• [EXTRACTED TEXT]
The clinic had been involved in a suit on behalf of North Carolina State University clients who sought removal of a Ten Commandments monument from city property. The citizen (unhappy with the clinic's work in the suit just mentioned), contacted the clinic to request assistance in bringing suit to challenge the statute of the goddess Themis on the top of the county courthouse (saying that he wanted the same assistance that the "atheistic" professors involved in the Ten COmmendments monument challenge had received). The clinic declined to represent him, saying that their workload did not allow taking on such a case at that time and that the citizen's "antagonistic" relationship with the clinic would preclude establishment of an effective lawyer-client relationship in any event. The citizen brought suit under 42 USC 1983 claiming that his First Amendment rights have been abridged.

• [GIVEN ENTRIES]

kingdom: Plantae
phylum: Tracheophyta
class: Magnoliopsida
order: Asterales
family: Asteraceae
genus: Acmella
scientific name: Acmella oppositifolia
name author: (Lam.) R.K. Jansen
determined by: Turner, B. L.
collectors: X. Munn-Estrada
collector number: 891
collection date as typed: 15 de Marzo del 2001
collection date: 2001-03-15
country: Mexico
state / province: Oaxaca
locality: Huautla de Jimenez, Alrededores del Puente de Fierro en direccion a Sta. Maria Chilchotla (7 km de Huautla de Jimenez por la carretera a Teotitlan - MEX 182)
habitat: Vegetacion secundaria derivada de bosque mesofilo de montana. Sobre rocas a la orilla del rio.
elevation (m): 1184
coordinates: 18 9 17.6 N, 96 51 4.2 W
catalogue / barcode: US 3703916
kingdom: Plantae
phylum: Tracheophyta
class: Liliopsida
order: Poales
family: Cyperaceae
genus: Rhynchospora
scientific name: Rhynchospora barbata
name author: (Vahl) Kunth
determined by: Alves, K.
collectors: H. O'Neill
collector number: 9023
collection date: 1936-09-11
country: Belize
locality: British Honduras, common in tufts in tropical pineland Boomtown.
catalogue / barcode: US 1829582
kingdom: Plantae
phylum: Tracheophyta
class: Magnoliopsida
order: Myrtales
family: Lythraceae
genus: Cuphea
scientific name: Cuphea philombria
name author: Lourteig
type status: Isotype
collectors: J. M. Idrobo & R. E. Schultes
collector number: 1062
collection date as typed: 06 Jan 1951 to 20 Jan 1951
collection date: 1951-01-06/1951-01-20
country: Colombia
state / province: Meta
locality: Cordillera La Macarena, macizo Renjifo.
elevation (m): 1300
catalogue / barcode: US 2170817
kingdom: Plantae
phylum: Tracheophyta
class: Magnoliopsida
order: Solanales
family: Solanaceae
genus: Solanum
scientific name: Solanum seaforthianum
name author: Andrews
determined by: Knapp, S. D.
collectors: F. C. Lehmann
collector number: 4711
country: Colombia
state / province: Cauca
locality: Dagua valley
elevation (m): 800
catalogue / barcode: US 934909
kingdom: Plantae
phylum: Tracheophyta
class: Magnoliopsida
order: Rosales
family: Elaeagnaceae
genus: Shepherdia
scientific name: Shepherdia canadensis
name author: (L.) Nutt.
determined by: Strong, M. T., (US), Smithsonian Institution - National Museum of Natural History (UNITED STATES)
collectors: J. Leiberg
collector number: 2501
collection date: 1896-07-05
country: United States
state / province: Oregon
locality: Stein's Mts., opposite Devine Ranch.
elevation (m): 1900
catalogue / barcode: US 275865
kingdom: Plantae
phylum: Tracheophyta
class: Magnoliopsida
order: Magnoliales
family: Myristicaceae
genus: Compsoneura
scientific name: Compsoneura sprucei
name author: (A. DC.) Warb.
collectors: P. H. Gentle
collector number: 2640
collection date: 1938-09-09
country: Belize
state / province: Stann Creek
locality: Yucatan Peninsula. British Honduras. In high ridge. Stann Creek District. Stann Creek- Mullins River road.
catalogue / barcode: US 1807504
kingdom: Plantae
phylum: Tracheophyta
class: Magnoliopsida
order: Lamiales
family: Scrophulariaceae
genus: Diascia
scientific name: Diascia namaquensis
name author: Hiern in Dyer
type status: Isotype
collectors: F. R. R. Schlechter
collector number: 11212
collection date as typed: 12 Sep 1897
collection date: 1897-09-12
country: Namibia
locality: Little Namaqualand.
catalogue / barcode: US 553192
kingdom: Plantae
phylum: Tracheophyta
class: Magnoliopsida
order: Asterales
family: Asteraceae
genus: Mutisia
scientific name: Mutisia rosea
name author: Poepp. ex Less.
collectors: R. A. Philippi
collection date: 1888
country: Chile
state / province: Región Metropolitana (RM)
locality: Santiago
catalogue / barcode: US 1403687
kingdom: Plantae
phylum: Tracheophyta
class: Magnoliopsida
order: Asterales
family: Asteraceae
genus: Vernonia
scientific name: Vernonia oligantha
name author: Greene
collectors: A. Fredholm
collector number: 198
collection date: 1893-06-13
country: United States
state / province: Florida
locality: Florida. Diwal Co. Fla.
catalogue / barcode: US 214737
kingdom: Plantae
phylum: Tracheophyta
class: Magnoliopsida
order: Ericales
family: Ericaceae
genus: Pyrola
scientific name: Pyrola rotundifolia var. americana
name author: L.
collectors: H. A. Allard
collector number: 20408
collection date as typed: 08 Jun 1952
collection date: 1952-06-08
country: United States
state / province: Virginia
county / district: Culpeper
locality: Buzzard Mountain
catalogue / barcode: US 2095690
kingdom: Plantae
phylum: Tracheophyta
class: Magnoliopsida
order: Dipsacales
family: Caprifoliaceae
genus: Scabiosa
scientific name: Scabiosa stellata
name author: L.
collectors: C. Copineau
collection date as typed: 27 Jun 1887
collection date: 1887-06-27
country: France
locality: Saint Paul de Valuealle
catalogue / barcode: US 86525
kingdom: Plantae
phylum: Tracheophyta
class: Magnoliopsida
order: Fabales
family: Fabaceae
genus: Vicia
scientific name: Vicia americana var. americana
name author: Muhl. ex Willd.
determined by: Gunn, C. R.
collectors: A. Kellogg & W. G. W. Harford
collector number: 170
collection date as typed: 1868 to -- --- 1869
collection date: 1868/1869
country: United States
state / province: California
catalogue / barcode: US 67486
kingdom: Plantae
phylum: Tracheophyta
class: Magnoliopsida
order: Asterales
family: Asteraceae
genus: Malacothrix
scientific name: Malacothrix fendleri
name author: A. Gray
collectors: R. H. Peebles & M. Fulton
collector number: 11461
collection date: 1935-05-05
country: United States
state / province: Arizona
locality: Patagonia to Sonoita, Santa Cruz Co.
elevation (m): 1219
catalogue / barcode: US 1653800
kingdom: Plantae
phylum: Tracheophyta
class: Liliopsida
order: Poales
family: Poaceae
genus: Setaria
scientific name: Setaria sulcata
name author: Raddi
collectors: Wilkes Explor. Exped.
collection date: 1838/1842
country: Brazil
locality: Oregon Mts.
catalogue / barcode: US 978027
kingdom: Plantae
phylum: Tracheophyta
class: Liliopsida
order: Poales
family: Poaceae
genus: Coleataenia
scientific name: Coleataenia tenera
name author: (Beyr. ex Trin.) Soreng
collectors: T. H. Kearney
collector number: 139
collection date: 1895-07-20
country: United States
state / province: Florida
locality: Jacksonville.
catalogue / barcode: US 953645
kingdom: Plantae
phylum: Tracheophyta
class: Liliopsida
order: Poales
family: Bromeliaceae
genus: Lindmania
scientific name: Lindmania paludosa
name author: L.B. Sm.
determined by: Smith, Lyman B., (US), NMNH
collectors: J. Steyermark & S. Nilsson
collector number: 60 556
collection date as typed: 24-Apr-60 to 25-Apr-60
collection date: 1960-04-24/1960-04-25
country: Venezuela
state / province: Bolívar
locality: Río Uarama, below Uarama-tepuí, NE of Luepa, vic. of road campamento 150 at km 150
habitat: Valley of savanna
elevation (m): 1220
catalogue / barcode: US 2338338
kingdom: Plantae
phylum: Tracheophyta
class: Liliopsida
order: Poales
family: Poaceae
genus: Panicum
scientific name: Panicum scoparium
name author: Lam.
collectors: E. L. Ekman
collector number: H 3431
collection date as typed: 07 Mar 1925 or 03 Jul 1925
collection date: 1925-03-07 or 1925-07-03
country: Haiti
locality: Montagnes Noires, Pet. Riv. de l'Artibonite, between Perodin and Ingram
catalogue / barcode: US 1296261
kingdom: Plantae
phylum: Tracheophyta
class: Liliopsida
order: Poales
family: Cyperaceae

• [WORK REQUEST 1] Print, word for word, the part of the clinic passage that starts with the words containing "The clinic had" and ends with "have been abridged.".
• [WORK REQUEST 2] List every proper name in the clinic passage, each once, leaving out the statute citation.

• [PROBLEM SOLUTION 1]
The clinic had been involved in a suit on behalf of North Carolina State University clients who sought removal of a Ten Commandments monument from city property. The citizen (unhappy with the clinic's work in the suit just mentioned), contacted the clinic to request assistance in bringing suit to challenge the statute of the goddess Themis on the top of the county courthouse (saying that he wanted the same assistance that the "atheistic" professors involved in the Ten COmmendments monument challenge had received). The clinic declined to represent him, saying that their workload did not allow taking on such a case at that time and that the citizen's "antagonistic" relationship with the clinic would preclude establishment of an effective lawyer-client relationship in any event. The citizen brought suit under 42 USC 1983 claiming that his First Amendment rights have been abridged.

• [PROBLEM SOLUTION 2]
North Carolina State University
Ten Commandments
Themis
First Amendment